--- TASK REQUIREMENTS ---
Can you transcribe, character for character, every line from the beginning of the records through the line containing "и хорошего пищеварения))))", including that line?

--- DATASET EXCERPTS ---
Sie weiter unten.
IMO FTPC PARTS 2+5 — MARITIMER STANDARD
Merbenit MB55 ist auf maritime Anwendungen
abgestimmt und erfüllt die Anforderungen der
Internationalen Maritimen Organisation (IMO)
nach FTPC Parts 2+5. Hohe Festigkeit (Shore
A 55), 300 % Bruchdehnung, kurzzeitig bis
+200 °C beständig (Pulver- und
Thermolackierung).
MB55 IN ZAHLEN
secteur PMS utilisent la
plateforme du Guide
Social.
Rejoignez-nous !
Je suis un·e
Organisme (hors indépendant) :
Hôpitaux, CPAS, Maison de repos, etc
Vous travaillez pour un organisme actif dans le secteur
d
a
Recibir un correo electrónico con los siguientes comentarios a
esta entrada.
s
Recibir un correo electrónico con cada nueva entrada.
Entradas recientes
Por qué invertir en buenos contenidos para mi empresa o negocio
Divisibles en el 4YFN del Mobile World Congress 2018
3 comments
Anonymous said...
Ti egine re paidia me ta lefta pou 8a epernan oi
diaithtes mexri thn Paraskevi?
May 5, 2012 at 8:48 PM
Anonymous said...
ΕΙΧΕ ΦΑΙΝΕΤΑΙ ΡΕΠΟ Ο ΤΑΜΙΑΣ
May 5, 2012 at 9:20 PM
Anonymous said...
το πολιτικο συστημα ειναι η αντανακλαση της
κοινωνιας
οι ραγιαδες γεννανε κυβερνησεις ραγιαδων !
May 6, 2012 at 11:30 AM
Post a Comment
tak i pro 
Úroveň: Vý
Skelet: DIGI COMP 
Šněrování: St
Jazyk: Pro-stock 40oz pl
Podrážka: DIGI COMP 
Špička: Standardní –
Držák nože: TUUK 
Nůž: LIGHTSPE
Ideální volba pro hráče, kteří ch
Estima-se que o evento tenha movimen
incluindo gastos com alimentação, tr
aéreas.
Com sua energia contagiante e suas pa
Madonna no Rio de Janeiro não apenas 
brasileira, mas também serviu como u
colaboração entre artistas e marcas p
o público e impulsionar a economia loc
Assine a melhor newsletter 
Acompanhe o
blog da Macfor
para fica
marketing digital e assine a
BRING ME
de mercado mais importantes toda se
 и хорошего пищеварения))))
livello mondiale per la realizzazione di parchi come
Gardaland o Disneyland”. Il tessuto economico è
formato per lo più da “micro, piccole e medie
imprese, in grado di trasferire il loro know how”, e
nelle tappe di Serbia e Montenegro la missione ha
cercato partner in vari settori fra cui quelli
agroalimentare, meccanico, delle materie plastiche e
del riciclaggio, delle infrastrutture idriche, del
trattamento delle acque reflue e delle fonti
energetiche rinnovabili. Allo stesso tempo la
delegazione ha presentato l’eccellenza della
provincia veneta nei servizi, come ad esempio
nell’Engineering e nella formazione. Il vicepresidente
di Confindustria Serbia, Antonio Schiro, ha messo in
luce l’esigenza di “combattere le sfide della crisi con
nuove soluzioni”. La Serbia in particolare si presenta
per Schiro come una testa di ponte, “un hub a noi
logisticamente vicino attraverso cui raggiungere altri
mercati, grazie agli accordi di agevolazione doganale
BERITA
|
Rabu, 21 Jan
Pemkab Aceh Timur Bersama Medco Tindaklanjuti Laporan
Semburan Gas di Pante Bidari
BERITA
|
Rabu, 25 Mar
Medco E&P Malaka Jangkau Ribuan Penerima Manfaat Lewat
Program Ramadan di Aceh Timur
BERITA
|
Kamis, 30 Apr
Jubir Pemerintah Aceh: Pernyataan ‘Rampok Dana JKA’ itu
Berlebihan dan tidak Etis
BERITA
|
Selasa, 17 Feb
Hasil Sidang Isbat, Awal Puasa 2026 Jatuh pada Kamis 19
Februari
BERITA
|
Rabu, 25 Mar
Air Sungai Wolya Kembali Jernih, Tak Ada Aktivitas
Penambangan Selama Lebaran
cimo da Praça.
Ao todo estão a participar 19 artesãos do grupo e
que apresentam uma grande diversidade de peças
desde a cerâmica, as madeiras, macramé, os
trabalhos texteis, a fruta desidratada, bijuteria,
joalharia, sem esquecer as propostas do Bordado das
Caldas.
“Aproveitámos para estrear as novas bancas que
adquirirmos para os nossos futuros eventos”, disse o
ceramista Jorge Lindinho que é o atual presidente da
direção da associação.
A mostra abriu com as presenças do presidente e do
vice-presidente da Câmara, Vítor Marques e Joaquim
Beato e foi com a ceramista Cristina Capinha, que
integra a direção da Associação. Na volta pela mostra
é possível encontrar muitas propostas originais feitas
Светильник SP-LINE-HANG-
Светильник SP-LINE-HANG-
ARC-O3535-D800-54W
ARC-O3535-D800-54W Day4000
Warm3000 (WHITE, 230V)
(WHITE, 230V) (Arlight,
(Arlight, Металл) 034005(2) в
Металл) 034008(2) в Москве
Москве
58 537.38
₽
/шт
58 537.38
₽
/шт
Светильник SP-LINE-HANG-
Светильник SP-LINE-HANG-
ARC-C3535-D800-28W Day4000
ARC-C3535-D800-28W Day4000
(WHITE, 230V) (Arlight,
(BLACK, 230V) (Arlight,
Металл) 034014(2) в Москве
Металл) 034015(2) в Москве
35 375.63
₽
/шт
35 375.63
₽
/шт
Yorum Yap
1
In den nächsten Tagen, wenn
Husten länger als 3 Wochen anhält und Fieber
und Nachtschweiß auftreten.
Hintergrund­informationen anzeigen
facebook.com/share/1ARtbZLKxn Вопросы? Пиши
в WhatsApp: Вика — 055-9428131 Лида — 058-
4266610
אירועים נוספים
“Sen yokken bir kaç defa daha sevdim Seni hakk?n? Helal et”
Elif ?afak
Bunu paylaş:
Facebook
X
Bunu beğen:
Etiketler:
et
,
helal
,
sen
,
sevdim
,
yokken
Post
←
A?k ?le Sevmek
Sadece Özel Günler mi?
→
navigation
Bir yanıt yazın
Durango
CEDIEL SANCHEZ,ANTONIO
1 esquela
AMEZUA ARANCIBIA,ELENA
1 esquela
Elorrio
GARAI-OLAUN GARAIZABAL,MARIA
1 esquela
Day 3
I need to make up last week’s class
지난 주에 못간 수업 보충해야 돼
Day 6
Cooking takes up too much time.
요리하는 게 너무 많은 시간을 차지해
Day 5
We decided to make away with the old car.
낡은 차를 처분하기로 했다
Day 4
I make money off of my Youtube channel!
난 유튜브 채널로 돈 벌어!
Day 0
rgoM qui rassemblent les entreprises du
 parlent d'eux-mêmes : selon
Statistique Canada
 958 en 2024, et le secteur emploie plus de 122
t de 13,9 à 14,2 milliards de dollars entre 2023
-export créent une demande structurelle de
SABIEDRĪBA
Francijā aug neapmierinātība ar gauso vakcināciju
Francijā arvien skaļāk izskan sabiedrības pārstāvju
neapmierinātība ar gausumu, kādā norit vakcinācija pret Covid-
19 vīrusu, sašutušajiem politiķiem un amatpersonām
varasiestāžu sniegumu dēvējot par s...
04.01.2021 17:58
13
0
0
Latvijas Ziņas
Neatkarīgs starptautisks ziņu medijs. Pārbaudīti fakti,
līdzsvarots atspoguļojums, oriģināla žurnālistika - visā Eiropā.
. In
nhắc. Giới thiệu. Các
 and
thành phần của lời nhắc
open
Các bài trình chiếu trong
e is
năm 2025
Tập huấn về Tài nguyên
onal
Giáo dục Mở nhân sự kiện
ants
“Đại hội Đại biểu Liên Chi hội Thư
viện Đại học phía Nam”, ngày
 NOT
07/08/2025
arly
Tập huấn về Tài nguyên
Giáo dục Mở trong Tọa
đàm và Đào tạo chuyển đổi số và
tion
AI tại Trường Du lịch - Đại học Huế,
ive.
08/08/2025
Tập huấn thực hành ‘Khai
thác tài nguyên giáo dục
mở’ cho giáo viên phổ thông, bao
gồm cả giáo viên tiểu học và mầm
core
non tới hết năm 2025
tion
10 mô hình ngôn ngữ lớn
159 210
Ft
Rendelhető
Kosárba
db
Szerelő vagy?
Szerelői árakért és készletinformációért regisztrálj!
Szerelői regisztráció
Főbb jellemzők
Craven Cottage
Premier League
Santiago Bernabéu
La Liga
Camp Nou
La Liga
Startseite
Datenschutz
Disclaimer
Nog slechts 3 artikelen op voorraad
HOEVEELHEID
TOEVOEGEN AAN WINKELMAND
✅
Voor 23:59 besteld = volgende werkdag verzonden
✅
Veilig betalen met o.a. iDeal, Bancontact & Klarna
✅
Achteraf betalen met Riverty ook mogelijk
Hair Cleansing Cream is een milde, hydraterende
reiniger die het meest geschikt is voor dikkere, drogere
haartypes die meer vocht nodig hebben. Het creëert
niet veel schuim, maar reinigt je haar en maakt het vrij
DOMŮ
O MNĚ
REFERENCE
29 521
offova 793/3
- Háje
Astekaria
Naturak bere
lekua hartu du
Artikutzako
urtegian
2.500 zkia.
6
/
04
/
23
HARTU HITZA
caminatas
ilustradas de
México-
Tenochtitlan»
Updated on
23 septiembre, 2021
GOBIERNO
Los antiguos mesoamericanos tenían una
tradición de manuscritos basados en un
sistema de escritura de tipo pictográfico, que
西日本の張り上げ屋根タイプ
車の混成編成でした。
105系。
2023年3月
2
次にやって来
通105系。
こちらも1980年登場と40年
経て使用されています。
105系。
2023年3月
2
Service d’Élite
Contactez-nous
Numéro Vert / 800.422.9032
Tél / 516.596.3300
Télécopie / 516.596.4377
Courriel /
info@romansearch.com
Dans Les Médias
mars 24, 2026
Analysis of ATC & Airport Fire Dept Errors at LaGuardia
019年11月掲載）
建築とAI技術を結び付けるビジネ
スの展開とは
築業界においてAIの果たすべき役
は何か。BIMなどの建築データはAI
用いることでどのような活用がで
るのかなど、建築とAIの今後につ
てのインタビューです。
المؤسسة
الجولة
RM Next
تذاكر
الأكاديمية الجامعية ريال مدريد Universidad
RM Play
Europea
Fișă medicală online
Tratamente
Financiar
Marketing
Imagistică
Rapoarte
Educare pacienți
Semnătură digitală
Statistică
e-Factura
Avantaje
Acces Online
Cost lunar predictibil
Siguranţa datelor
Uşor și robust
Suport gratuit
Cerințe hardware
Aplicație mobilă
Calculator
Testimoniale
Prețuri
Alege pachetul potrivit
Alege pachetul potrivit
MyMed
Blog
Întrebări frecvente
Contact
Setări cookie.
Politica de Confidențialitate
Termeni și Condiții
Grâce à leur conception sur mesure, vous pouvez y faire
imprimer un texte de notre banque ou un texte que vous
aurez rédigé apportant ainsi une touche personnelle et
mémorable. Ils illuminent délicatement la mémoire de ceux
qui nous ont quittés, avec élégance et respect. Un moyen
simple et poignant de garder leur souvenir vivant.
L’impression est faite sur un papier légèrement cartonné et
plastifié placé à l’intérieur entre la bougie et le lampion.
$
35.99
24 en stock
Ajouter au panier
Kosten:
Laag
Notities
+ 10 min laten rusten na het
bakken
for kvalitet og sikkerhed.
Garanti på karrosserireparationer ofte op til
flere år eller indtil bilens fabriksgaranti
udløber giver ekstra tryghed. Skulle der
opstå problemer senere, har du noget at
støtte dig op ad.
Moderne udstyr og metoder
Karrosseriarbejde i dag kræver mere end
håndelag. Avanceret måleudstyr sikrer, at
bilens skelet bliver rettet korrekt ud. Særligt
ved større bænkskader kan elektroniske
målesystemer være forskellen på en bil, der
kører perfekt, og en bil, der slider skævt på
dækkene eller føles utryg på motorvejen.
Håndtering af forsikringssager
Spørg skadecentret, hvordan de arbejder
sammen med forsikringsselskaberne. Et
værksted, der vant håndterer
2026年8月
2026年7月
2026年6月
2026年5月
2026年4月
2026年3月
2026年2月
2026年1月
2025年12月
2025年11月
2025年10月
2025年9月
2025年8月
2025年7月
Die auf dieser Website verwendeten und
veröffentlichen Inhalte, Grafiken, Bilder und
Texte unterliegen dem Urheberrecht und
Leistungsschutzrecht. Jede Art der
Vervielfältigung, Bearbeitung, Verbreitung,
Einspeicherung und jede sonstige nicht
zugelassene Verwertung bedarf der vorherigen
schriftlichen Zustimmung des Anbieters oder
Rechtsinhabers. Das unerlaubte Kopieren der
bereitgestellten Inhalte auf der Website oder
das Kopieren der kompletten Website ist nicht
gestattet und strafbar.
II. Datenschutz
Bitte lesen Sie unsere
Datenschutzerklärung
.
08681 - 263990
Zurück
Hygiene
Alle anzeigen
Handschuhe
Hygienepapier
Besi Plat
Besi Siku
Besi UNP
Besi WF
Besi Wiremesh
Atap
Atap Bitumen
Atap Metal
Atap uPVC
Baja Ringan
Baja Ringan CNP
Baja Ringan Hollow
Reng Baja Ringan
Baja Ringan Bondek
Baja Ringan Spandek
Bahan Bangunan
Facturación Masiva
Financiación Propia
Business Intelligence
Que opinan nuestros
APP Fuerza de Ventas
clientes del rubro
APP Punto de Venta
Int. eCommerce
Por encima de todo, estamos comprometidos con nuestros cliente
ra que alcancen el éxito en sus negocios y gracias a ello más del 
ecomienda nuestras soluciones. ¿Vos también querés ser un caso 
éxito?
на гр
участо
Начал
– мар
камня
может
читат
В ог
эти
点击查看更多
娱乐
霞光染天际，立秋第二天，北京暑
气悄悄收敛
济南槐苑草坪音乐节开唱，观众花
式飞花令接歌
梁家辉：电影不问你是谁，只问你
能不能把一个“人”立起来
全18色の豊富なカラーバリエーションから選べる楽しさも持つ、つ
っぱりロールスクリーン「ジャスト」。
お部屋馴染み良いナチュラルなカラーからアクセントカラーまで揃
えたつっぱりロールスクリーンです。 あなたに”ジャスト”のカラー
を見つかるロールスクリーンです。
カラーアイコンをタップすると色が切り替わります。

--- WRITTEN SOLUTION ---
Sie weiter unten.
IMO FTPC PARTS 2+5 — MARITIMER STANDARD
Merbenit MB55 ist auf maritime Anwendungen
abgestimmt und erfüllt die Anforderungen der
Internationalen Maritimen Organisation (IMO)
nach FTPC Parts 2+5. Hohe Festigkeit (Shore
A 55), 300 % Bruchdehnung, kurzzeitig bis
+200 °C beständig (Pulver- und
Thermolackierung).
MB55 IN ZAHLEN
secteur PMS utilisent la
plateforme du Guide
Social.
Rejoignez-nous !
Je suis un·e
Organisme (hors indépendant) :
Hôpitaux, CPAS, Maison de repos, etc
Vous travaillez pour un organisme actif dans le secteur
d
a
Recibir un correo electrónico con los siguientes comentarios a
esta entrada.
s
Recibir un correo electrónico con cada nueva entrada.
Entradas recientes
Por qué invertir en buenos contenidos para mi empresa o negocio
Divisibles en el 4YFN del Mobile World Congress 2018
3 comments
Anonymous said...
Ti egine re paidia me ta lefta pou 8a epernan oi
diaithtes mexri thn Paraskevi?
May 5, 2012 at 8:48 PM
Anonymous said...
ΕΙΧΕ ΦΑΙΝΕΤΑΙ ΡΕΠΟ Ο ΤΑΜΙΑΣ
May 5, 2012 at 9:20 PM
Anonymous said...
το πολιτικο συστημα ειναι η αντανακλαση της
κοινωνιας
οι ραγιαδες γεννανε κυβερνησεις ραγιαδων !
May 6, 2012 at 11:30 AM
Post a Comment
tak i pro 
Úroveň: Vý
Skelet: DIGI COMP 
Šněrování: St
Jazyk: Pro-stock 40oz pl
Podrážka: DIGI COMP 
Špička: Standardní –
Držák nože: TUUK 
Nůž: LIGHTSPE
Ideální volba pro hráče, kteří ch
Estima-se que o evento tenha movimen
incluindo gastos com alimentação, tr
aéreas.
Com sua energia contagiante e suas pa
Madonna no Rio de Janeiro não apenas 
brasileira, mas também serviu como u
colaboração entre artistas e marcas p
o público e impulsionar a economia loc
Assine a melhor newsletter 
Acompanhe o
blog da Macfor
para fica
marketing digital e assine a
BRING ME
de mercado mais importantes toda se
 и хорошего пищеварения))))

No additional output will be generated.